Subject Keywords in Computers & Geosciences

    Does GIS really mean "Geographic Information Science" or "Geographic Information Systems"?  Certainly there are journals in the field that emphasize one over the other.  There is some suggestion by keywords of the articles in Computers & Geosciences for either or both; although, the preponderance of evidence seems to lay in one direction.  The GIS debate is suggestive of one raging in our own field, Library Science or Information Science?  Information Science evokes the vision of a broad-based discipline with formal theoretical underpinnings and applicability in many domains.  Library Science has a rich and specific tradition  and a professional focus on a much narrower set of circumstances (i.e. those found in a library).  Discipline or application, good question!

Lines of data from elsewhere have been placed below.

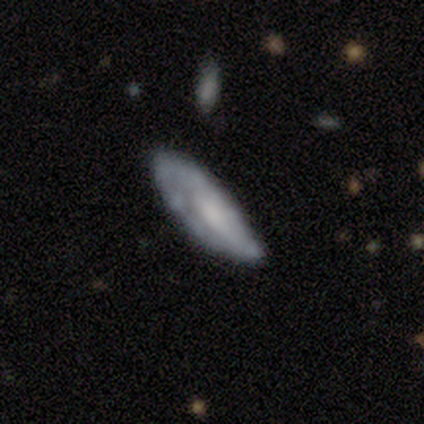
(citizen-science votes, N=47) This appears to be a smooth galaxy with no disk features (47%, tied with featured or disk) that is in between round and cigar-shaped (59%). Merging: none (52%).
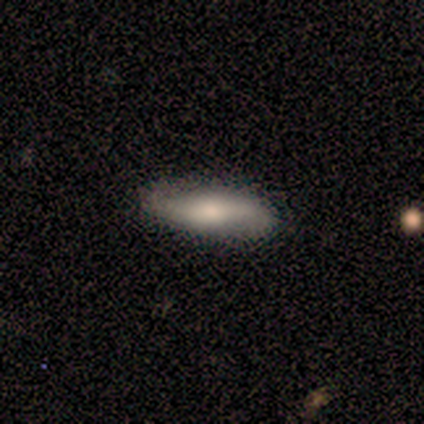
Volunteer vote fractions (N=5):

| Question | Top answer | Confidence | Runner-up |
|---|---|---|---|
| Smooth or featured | smooth | 100% | — |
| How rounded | in between | 80% | cigar-shaped (20%) |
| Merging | none | 100% | — |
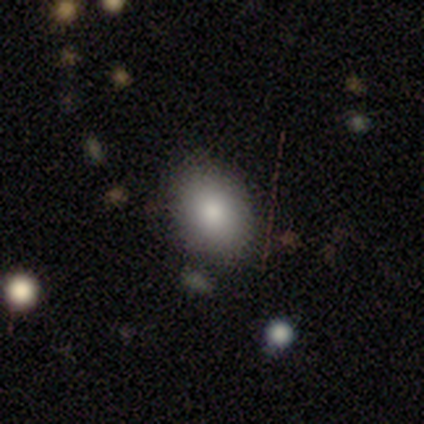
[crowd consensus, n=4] This appears to be a smooth galaxy with no disk features (100%) that is in between round and cigar-shaped (75%). Merging: none (75%).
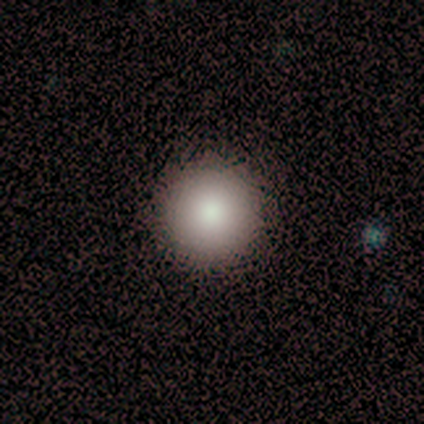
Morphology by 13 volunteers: smooth 77%, featured or disk 23%, star or artifact 0%. Down the decision tree: how rounded — round (100%); merging — none (92%).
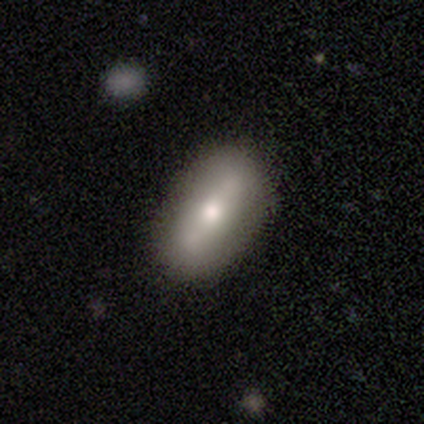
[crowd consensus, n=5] Smooth or featured?
  - smooth: 60% *
  - featured or disk: 40%
  - star or artifact: 0%
How rounded?
  - in between: 100% *
  - round: 0%
  - cigar-shaped: 0%
Merging?
  - none: 100% *
  - minor disturbance: 0%
  - major disturbance: 0%
  - merger: 0%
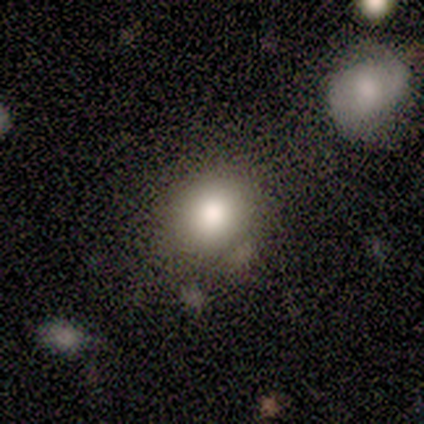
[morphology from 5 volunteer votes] This is likely a smooth galaxy (60%). How rounded: likely round (67%). Merging: likely none (75%).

    Some of the common keywords found for articles in C&G included sedimentation, cretaceous, paelostress, and fault, all words that have strong ties to specific geosciences like geology and geophysics.  If these were the most common, I would argue for "Geographic Information Science."  However, another category of keyword vastly outnumbered the geoscience related terms--computer and information systems related expressions.  Words like software, Internet, sorting, graphics, interactive, and phrases like object-oriented programming, image processing, pattern recognition,  and process simulation.  It is clear that Computers &  Geosciences is focused on the use and application of computer tools rather more than the broader geoscience discipline.  In the mission statement of the journal, they refer to their niche as "geocomputation" rather than geoscience.

    Areas like GIS and LIS have much in common; they are struggling to adopt some kind of unified vision, an understanding of the boundaries of their field.  A journal like C&G fits in very nearly at one end of the spectrum, providing articles for a sub-group of GIS researchers.  Even as the larger GIS community continues to try to define its self, C&G should continue to be able to support a core following of geo-computer scientists.

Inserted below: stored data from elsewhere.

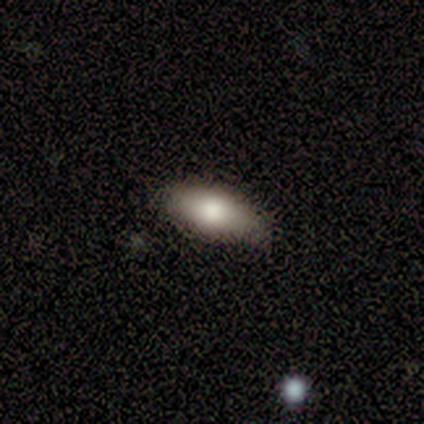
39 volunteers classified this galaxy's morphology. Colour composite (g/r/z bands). It shows a smooth galaxy with no disk features (85%) that is in between round and cigar-shaped (88%). Merging: none (82%).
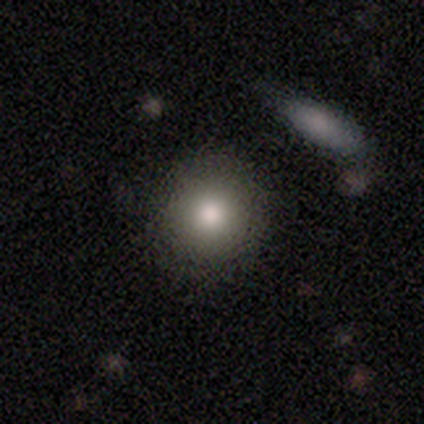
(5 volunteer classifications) Smooth or featured? 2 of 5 (40%, tied with featured or disk) said smooth. How rounded? 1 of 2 (50%, tied with in between) said round. Merging? 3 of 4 (75%) said none.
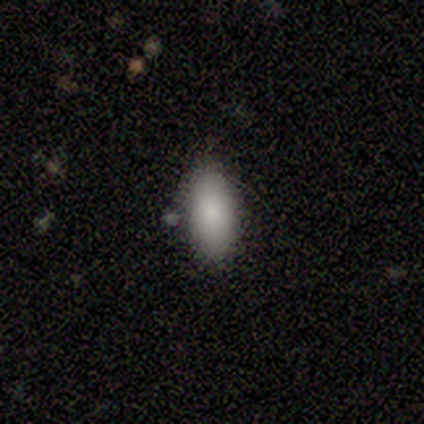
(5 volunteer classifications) This appears to be a smooth galaxy with no disk features (100%) that is in between round and cigar-shaped (100%). Merging: none (100%).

Biblometrics and Webmetrics: An Essay

    “I often say that when you can measure what you are speaking about, and express it in numbers, you know something about it; but when you cannot measure it, when you cannot express it in numbers, your knowledge is of a meagre and unsatisfactory kind; it may be the beginning of knowledge, but you have scarcely in your thoughts advanced to the state of Science, whatever the matter may be.” (Kelvin, 1891)

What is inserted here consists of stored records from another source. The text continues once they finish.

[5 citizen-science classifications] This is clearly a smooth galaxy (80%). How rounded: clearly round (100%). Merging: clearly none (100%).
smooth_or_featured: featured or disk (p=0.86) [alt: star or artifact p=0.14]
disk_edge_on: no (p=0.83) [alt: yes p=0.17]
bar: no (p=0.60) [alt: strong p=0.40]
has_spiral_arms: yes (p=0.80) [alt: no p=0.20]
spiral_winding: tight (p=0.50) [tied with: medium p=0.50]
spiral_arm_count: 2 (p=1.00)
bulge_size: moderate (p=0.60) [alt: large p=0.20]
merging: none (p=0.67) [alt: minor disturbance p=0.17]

    Bibliometrics is the application of numerical and statistical techniques to texts and documents.  Publication counts, co-term analysis, and citation analysis are examples of specific bibliometric practices.  When bibliometrics is used to examine aspects of a specific scientific discipline, it is often referred to as Scientometrics.  A fundamental idea behind bibliometrics is that, by measuring and analyzing the empirical bibliographic data contained in books and journals, new knowledge can be found in the trends and patterns. 

    Sociology has two distinct schools of research, statistical and experiential.  Those that use the statistical approach create surveys, pour over population data, and present papers with summary statistics and confidence intervals.  Experiential sociologists tend to get up-close and personal with the subjects of their research; riding with a motorcycle gang to study aspects of competitive group interaction.  Of the two, bibliometrics clearly has its roots in the former.  To study a field like GIS, we analyze the literature of the discipline, we do not attend a GIS conference or take notes at a happy hour with the geography department. 

    One form of research is not necessarily “better” than another, but they do produce different types of results.  Anecdotal experience has been instrumental in giving birth to great theories in many disciplines, but statistical research can be a more reliable contributor when the numbers produced are meaningful.  In this context, meaningful means accurate, representative, and generalizable—the criteria upon which bibliographic methods will be evaluated for their usefulness in gaining an understanding of patterns of scholarly communication.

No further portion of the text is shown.